Consumers buy into wacky names

Marketing professor says products with surprising labels create sales

What color is Sin? How would Riptide Rush taste? What does Ionic smell like?

If you’ve spent an extra moment in a store aisle wondering, that was probably good for the marketers of Nars Sin blush, Riptide Rush Gatorade and Degree Ionic antiperspirant, according to new research from the University of Pennsylvania’s Wharton School.

The researchers found that, in general, surprising or ambiguous names for colors and flavors made consumers – in this case, college students – more likely to prefer a product.

Wharton marketing Professor Barbara Kahn’s theory is that when consumers spend more time thinking about a product, they form more connections to it and end up liking it better.

Trusting souls that they are, shoppers believe marketers are trying to tell them something important with a name, an assumption she traces to the way people fill in the gaps in confusing conversations. Plus, people enjoy figuring out what a name like Dublin Mudslide (Irish cream liqueur and chocolate ice cream made by Ben & Jerry’s) or Gash (dark metallic red eyeshadow by Urban Decay) means.

Their positive feelings transfer to the product.

“Some of these weird names were actually little puzzles,” Kahn said, “so if you thought about it, you could get it.”

Evocative names, said Danny Altman, founder and chief executive of A Hundred Monkeys – a naming company in California – are often better than explicit ones.

“There definitely is a component to all of this – which I think is underrated – which is mystery,” he said. “Mystery in the right dosage can be a powerful force.”

Maria Forte, a makeup artist for Nars Cosmetics Inc., who works at Lord & Taylor in Philadelphia, said her company’s edgy names definitely affect sales. Sin is a big seller, but not as big as another blush: Orgasm.

“We have, like, 19 in stock because we go out of it so quick,” she said. “Orgasm definitely sells totally because of the name.”

No doubt it helps that Orgasm is a pretty color, a surprisingly subtle mix of peach and pink with gold overtones. Sin is a neutral berry shade.

Nars spokeswoman Rachael Kelley said company creative director Francois Nars comes up with both the colors and the names.

“The names certainly get attention. But they become popular, and they stay popular, because of the color, and pigment, and texture,” she said. Orgasm was launched in 1999.

Kahn launched the study after noticing more products with unexpected or even uninformative names: Ben & Jerry’s Chubby Hubby ice cream, Crayola’s Tropical Rain Forest crayons, Hard Candy L.L.C.’s Trailer Trash nail polish.

The one that stopped her was Gatorade Frost, which comes in Glacier Freeze, Cascade Crush and Riptide Rush flavors.

“I remember going to buy it the first time,” Kahn said, “and I had no idea what flavor Frost would be.”

Kahn wondered how consumers responded.

“I wanted to know what the underlying psychological process was,” Kahn said.

She and Elizabeth Miller, who teaches marketing at Boston College, came up with four categories of color or flavor names: common (dark red or light blue), common descriptive (cherry red or blueberry blue), unexpected descriptive (Coke red or Cookie Monster blue), and ambiguous (antique red or passion blue).
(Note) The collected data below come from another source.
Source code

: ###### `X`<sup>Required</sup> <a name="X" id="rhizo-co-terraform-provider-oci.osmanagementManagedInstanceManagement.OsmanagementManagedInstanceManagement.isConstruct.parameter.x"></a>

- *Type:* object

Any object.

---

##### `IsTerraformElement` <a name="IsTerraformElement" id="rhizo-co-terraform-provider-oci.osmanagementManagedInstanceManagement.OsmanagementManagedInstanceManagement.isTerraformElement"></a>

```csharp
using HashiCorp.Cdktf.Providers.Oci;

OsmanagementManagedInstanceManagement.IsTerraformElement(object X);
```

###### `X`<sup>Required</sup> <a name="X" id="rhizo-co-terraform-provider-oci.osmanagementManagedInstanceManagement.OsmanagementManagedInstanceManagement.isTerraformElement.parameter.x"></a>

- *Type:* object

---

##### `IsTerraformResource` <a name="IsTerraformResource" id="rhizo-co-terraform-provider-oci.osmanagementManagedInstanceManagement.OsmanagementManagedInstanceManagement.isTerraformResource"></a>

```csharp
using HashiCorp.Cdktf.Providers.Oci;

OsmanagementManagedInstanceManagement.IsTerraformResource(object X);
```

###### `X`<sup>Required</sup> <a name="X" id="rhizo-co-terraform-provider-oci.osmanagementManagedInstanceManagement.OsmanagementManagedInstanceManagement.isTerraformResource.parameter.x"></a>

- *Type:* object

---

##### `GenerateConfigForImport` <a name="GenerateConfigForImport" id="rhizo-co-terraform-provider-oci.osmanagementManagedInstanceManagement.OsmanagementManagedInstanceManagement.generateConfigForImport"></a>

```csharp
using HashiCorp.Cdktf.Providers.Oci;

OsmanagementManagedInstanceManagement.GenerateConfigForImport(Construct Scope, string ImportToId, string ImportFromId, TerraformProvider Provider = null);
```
They then devised experiments that measured how students responded to jelly beans and sweaters marked with various types of names.

When the students had time to think about it, they chose jellybeans with unusual names more often. When distracted, they didn’t.

In the more complicated sweater experiment, students liked the ambiguous color names when they saw the name before the color, but preferred unexpected descriptive names when they saw the color first.

One implication is that marketers might want to print ambiguous names large enough that customers notice them before the color. And, Kahn said, catalogue designers should devise layouts that encourage customers to spend more time thinking about colors.

Kahn said she thought that surprising or confusing names were most likely to work with fun products. No one wants a medicine with an ambiguous name. And companies can go too far with the weird names, she said. People will long for old catalogue favorites, such as aubergine and celadon, if they think “you’re not helping me at all.”